**Task to carry out**.
Decide whether each statement agrees with the bow rail post. Answer yes or no, quoting the words that settle it: 1. The writer plans to remove the bow rail entirely. 2. The writer's online search turned up no stainless steel railing hardware that would work. 3. The hinge would be placed near the port vertical rail stanchion.

# Ideas on bow rail modification



## nathar (Jun 25, 2009)

Attached is a picture of a bow rail that is like the one on my boat. You can see the two flat areas to port and starboard of the navigation light receptacle that would be good places to mount a trolling motor.

The problem is that the rail is in the way, even for the Minn Kota Riptide with their ingenious deployment mechanism.

Another problem is I don't want to give up the bow rail because when I solo launch, I climb up onto the trailer, up onto the winch stanchion, then onto the bow. I need the railing to keep me from busting my butt should I lose my footing.

It would be nice if I could cut the bow rail in the exact center and also near the port vertical rail stanchion, add a hinge in the middle and a latch of some sort on the left.

I searched the internet all last night and this morning looking at stainless steel railing hardware, but couldn't find anything that would work. I'm envisioning something like a barrel hinge that slips inside the railing tubes and is held in place with set screws or something. Then on the latch side, something similar except with a linchpin.

**Data extracts**.

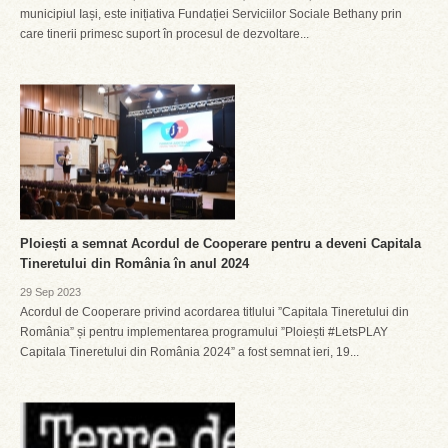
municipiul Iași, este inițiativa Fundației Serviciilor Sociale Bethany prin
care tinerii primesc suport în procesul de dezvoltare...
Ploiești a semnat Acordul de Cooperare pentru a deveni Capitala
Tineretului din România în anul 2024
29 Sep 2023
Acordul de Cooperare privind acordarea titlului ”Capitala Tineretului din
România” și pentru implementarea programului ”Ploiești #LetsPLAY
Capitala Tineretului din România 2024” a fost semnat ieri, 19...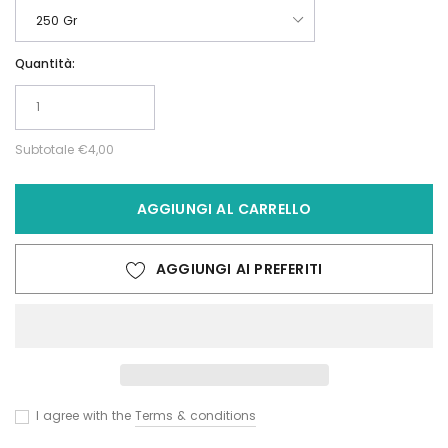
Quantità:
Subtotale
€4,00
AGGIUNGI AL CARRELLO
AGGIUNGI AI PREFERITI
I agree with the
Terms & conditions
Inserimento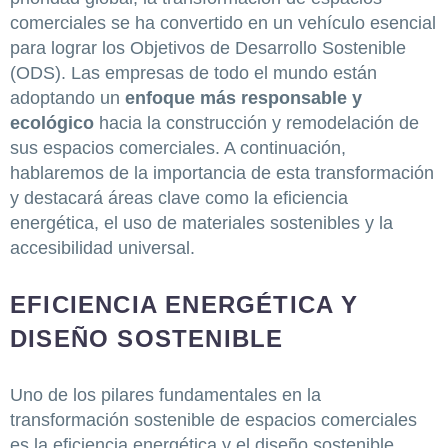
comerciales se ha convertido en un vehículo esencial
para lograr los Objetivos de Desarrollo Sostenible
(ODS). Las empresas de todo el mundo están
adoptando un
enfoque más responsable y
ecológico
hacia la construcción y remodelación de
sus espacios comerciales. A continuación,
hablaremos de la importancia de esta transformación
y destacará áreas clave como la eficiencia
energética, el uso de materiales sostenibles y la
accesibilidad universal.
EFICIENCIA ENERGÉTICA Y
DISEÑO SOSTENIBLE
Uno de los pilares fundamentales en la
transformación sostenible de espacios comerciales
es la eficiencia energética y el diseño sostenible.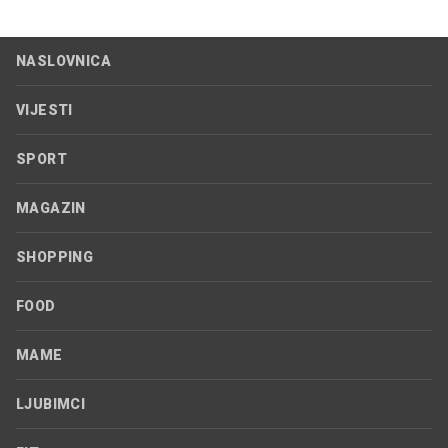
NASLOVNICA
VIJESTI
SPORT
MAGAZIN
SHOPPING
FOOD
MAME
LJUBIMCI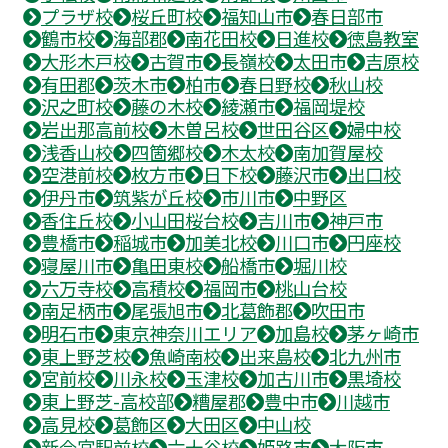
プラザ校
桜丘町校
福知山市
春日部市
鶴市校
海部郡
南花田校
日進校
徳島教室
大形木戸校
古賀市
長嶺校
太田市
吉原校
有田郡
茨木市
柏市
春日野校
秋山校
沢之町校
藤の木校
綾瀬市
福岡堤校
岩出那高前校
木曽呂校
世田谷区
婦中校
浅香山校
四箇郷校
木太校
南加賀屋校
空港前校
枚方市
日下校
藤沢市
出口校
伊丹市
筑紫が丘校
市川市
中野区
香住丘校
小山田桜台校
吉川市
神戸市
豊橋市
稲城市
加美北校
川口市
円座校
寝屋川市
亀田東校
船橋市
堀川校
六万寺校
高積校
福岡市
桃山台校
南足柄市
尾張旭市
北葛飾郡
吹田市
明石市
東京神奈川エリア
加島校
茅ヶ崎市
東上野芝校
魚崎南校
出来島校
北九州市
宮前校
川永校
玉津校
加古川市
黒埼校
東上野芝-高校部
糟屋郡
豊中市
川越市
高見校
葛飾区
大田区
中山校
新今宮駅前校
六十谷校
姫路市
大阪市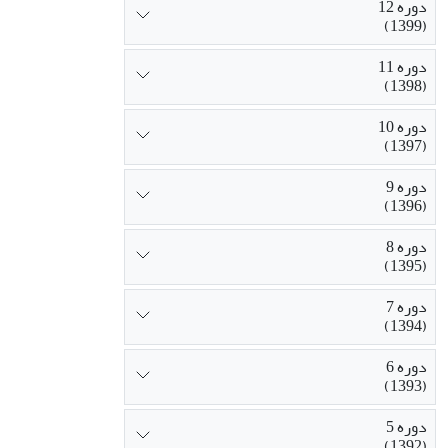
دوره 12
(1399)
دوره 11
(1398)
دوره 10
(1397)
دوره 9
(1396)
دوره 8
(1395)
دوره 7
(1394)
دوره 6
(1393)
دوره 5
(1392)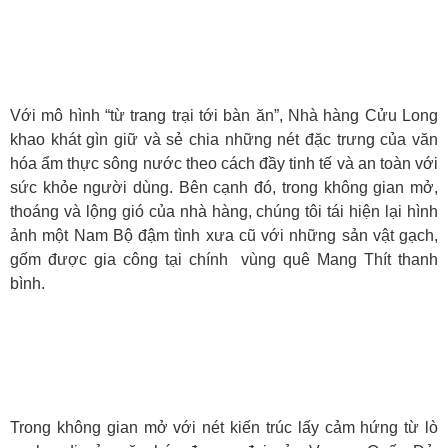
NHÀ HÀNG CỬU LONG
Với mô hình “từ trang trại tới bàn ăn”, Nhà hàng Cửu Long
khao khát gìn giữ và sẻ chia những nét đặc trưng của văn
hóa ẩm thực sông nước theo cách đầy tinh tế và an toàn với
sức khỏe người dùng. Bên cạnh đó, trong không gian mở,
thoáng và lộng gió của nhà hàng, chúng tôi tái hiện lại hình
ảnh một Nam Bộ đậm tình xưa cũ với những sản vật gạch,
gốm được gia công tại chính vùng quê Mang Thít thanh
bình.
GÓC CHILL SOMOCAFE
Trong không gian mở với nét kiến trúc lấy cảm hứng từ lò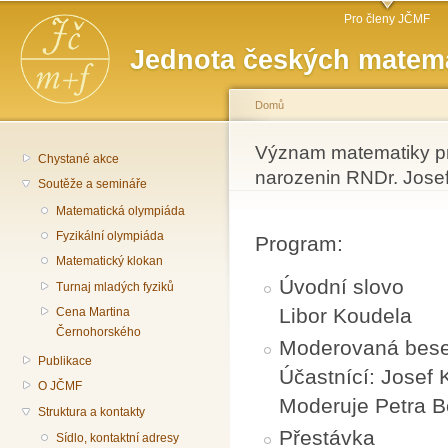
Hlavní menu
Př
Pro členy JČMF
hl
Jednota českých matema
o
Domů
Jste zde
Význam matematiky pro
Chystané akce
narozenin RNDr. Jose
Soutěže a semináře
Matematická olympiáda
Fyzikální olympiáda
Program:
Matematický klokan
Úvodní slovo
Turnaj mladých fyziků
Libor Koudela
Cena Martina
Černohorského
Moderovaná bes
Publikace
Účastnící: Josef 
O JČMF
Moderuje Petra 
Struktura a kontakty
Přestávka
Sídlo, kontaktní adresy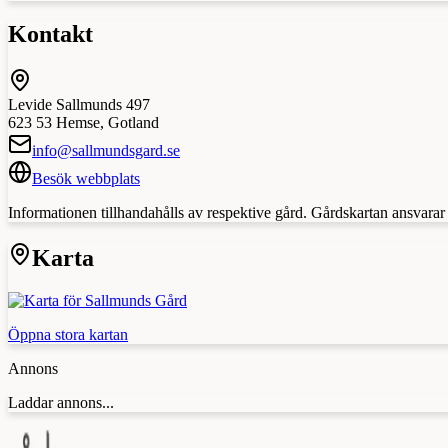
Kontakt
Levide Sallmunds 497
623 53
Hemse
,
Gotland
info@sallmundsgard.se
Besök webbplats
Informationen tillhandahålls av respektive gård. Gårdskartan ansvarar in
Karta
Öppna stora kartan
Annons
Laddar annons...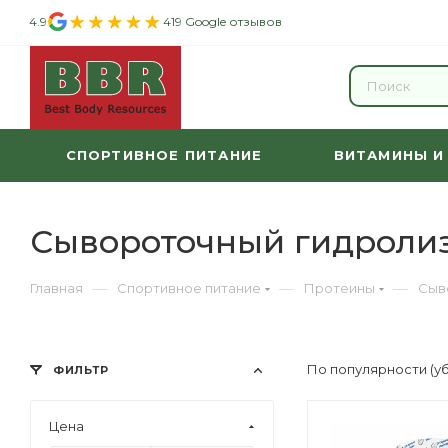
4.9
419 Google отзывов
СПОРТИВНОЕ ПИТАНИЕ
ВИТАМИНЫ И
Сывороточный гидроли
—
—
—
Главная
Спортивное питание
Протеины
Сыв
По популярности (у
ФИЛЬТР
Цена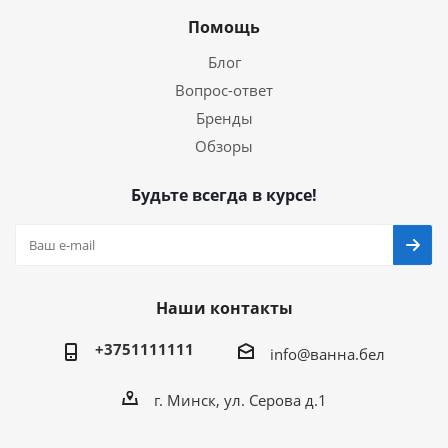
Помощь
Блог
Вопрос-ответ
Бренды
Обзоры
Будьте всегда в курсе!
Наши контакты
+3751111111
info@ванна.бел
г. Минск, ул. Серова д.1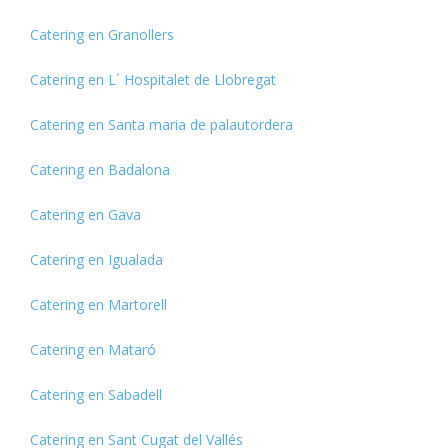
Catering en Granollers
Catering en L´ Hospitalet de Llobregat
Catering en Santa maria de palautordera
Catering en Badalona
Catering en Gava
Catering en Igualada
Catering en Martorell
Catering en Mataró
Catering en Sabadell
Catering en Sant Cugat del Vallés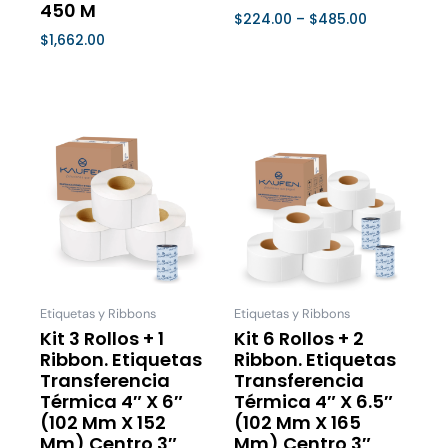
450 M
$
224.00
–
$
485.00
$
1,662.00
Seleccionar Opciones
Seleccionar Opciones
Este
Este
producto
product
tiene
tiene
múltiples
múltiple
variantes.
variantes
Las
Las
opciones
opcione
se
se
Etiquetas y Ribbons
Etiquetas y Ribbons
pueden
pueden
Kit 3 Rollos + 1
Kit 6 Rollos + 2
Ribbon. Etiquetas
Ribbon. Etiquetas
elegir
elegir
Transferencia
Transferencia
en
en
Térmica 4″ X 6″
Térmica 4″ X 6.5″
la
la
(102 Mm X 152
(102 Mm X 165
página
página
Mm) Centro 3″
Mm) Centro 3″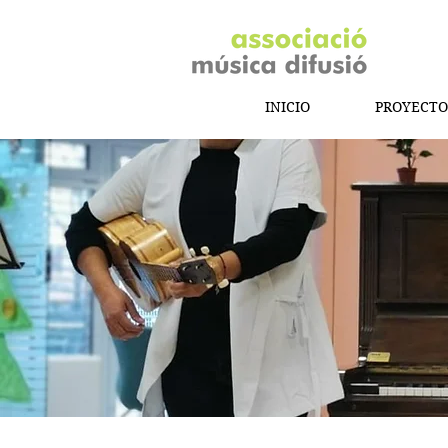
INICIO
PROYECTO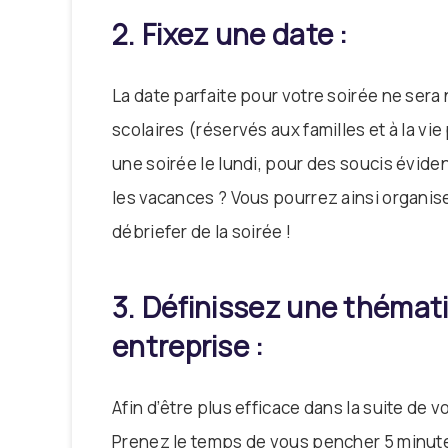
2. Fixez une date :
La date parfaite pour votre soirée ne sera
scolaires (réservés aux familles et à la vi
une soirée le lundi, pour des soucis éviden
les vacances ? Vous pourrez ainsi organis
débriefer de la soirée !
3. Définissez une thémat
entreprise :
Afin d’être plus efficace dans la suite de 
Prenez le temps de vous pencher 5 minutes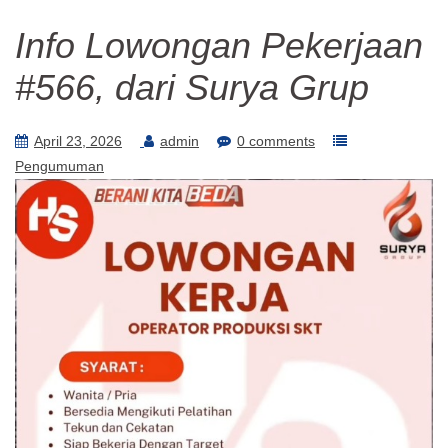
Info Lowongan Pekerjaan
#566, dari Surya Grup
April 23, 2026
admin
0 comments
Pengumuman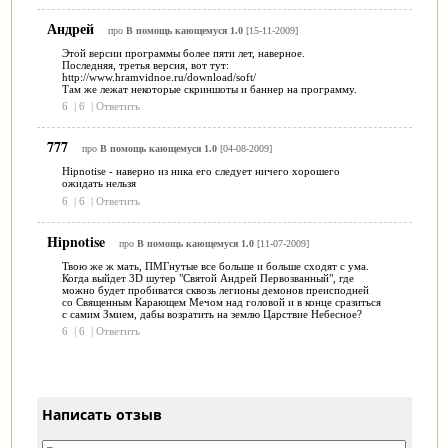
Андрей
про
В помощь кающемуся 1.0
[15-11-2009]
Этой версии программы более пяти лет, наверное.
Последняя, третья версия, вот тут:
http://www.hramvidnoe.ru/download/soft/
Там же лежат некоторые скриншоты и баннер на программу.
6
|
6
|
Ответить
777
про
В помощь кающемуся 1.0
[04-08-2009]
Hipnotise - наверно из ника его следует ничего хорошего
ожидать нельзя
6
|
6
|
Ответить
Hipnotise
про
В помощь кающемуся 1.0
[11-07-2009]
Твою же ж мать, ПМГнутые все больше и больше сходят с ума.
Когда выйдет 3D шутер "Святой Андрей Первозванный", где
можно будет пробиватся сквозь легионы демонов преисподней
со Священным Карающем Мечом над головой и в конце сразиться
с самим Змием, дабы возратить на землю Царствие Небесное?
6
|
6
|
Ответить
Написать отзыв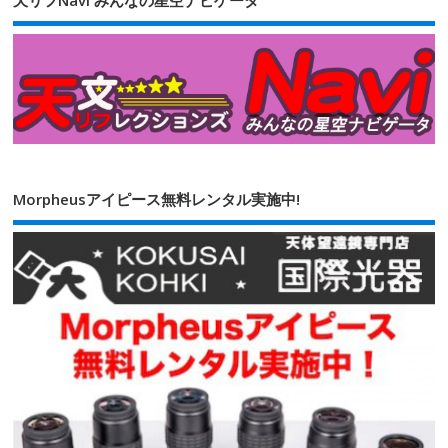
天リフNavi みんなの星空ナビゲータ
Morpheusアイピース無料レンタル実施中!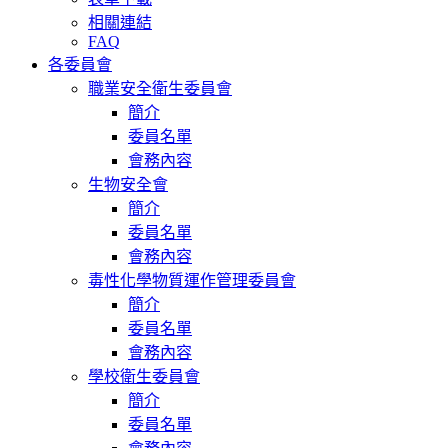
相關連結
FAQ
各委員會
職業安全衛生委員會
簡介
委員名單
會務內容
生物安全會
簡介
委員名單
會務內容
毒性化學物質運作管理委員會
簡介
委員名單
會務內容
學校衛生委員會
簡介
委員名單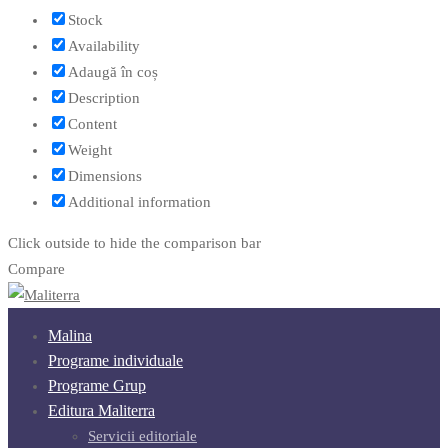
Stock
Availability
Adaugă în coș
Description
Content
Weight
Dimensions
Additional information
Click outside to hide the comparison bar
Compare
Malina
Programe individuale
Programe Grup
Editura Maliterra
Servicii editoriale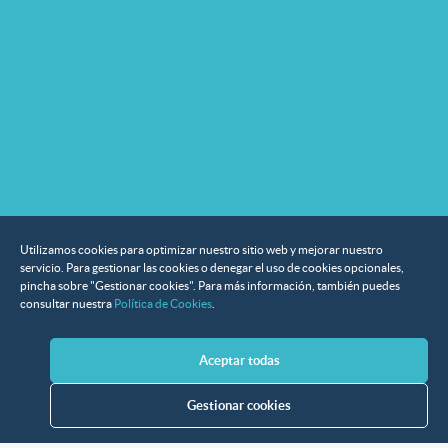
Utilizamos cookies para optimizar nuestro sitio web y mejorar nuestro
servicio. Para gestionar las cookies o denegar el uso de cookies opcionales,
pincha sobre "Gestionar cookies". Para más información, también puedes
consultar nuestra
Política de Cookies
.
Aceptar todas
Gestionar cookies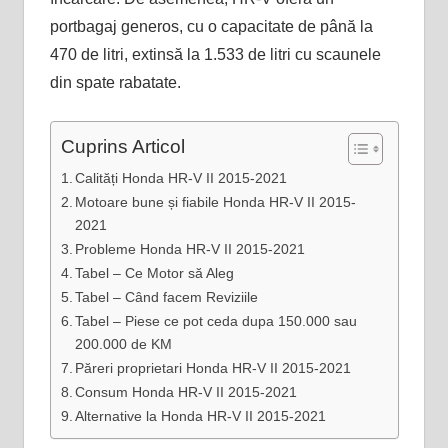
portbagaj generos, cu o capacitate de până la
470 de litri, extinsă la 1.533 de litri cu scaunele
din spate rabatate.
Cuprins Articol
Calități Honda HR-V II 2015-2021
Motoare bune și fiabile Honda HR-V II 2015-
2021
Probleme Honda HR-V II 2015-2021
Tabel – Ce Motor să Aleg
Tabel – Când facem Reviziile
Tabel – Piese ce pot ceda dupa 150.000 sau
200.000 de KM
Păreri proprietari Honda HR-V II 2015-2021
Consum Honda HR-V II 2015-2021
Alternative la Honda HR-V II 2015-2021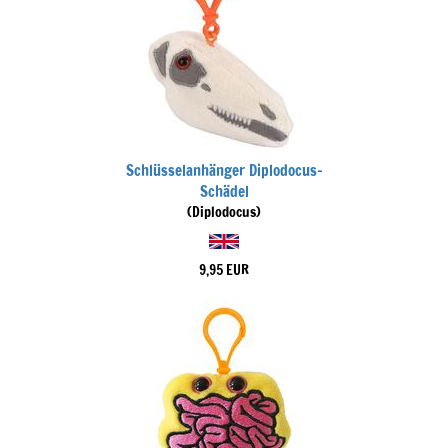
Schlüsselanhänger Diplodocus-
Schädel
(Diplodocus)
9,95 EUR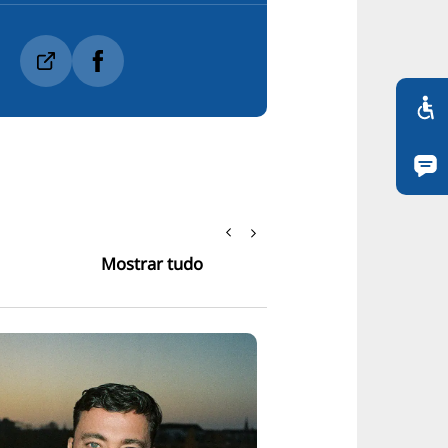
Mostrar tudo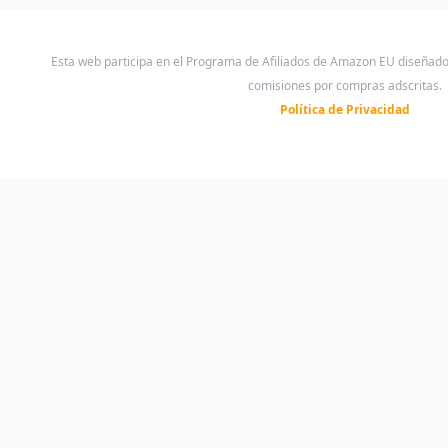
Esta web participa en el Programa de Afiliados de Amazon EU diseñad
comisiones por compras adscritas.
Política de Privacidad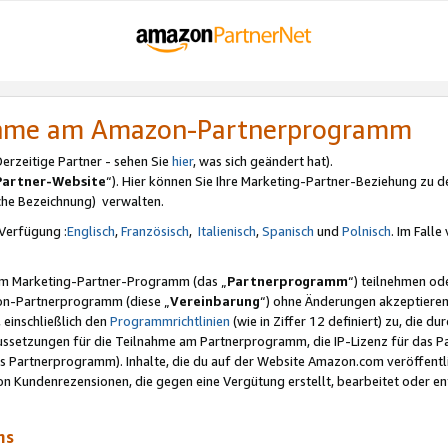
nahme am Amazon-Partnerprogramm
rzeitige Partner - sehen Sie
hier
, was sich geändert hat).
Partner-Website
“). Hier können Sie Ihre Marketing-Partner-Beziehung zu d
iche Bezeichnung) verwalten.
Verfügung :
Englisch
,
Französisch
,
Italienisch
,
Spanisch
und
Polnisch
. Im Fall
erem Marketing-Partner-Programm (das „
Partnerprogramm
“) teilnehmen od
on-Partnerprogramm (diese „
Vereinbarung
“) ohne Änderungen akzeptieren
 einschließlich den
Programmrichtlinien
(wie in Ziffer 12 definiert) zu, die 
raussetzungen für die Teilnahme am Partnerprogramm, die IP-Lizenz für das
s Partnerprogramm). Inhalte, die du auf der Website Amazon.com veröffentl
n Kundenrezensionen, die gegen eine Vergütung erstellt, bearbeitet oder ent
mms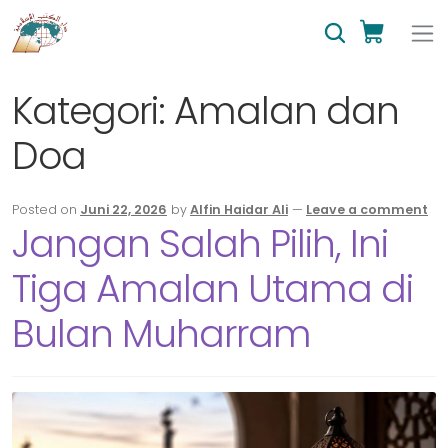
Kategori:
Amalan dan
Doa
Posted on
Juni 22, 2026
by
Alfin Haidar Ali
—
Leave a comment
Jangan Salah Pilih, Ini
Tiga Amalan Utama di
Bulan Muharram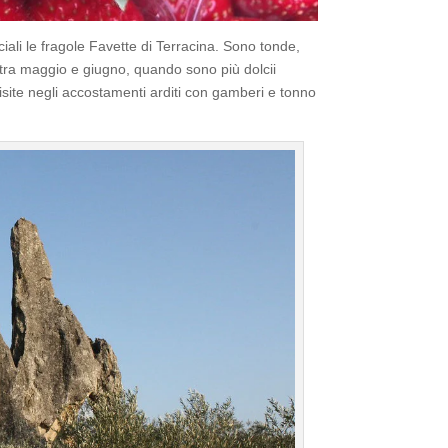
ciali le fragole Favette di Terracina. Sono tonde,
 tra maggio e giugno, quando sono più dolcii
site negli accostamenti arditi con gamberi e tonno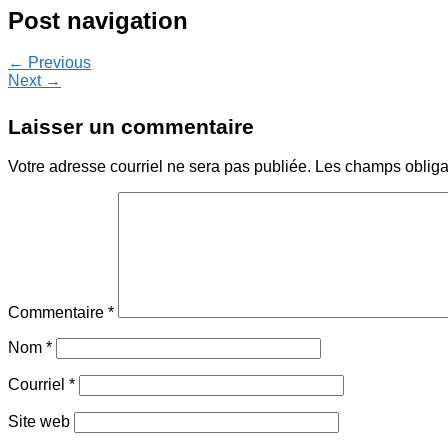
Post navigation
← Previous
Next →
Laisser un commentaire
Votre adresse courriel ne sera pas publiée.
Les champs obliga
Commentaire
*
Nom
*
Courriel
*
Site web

**Problem solution**.
1. No: "I don't want to give up the bow rail"
2. Yes: "couldn't find anything that would work"
3. No: "add a hinge in the middle"